Runaway pg_wal disk usage

Hi @dustinfarris—that definitely seems like too much WAL for a 100 MB database. (Based on what you wrote, it sounds like it’s continually growing?)

It’s possible that something is preventing Postgres from removing old WAL files. The database will log information when it performs checkpoints, including how many WAL files it has added, removed, and recycled. You can look for this in the “Monitoring” page for your app or with fly logs. E.g.:

2023-12-28 21:54:29.207 UTC [379] LOG: checkpoint complete: wrote 6 buffers (0.0%); 0 WAL file(s) added, 0 removed, 0 recycled; write=0.003 s, sync=0.001 s, total=0.005 s; sync files=5, longest=0.001 s, average=0.001 s; distance=1 kB, estimate=1 kB

If this indicates that Postgres is adding but never removing or recycling WAL files, then you can at least be pretty confident that there’s a problem.
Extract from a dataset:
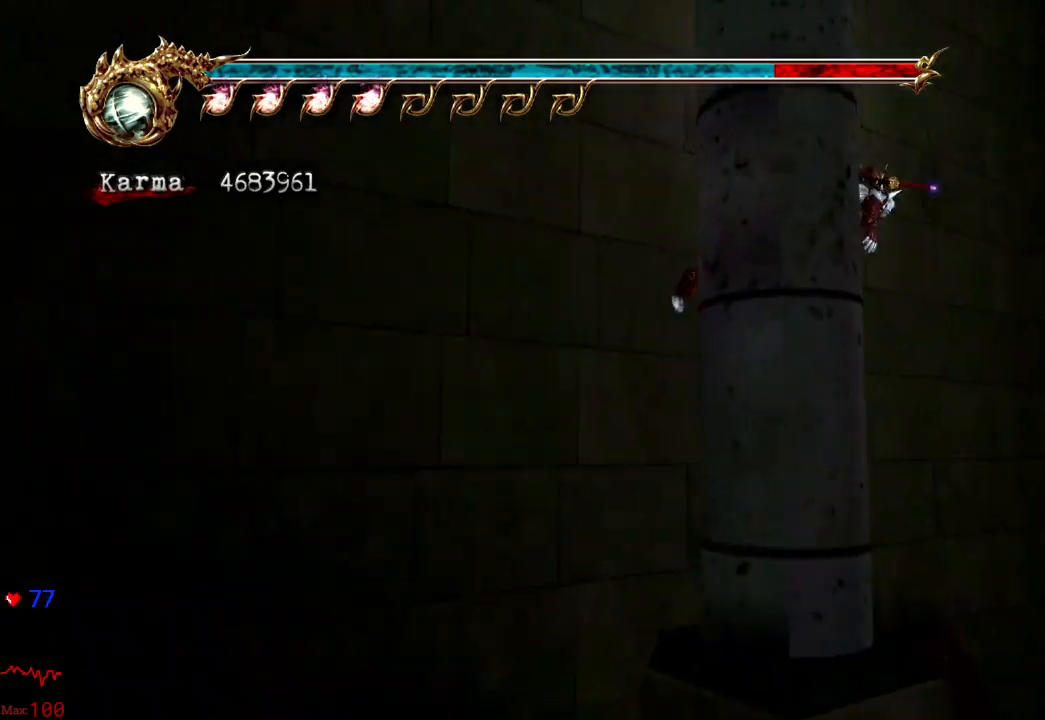
{"buttons": ["A"], "left_stick": "up-right", "right_stick": "center", "events": [[283, "A", "down"]]}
Here are some queries you could try (e.g. over fly pg connect) to look for potential issues that would cause this (I’m mostly copying from my response to a similar question here):

  • SELECT * FROM pg_replication_slots to see if any replication slots were accidentally created that might be preventing WAL cleanup. In particular, if you ever made a replica that you have since destroyed, this might be it.

  • SHOW max_wal_size to check that the soft limit for WAL size isn’t too high relative to the volume size. (Fly PG should automatically set to 10% of the disk space.)

  • SHOW wal_keep_size to check that keeping extra WAL files is disabled (should be 0).

  • SHOW archive_command and SHOW archive_library to see if there’s any WAL archiving enabled. If archiving is enabled but failing, then Postgres can’t remove WAL files.

Hope this helps!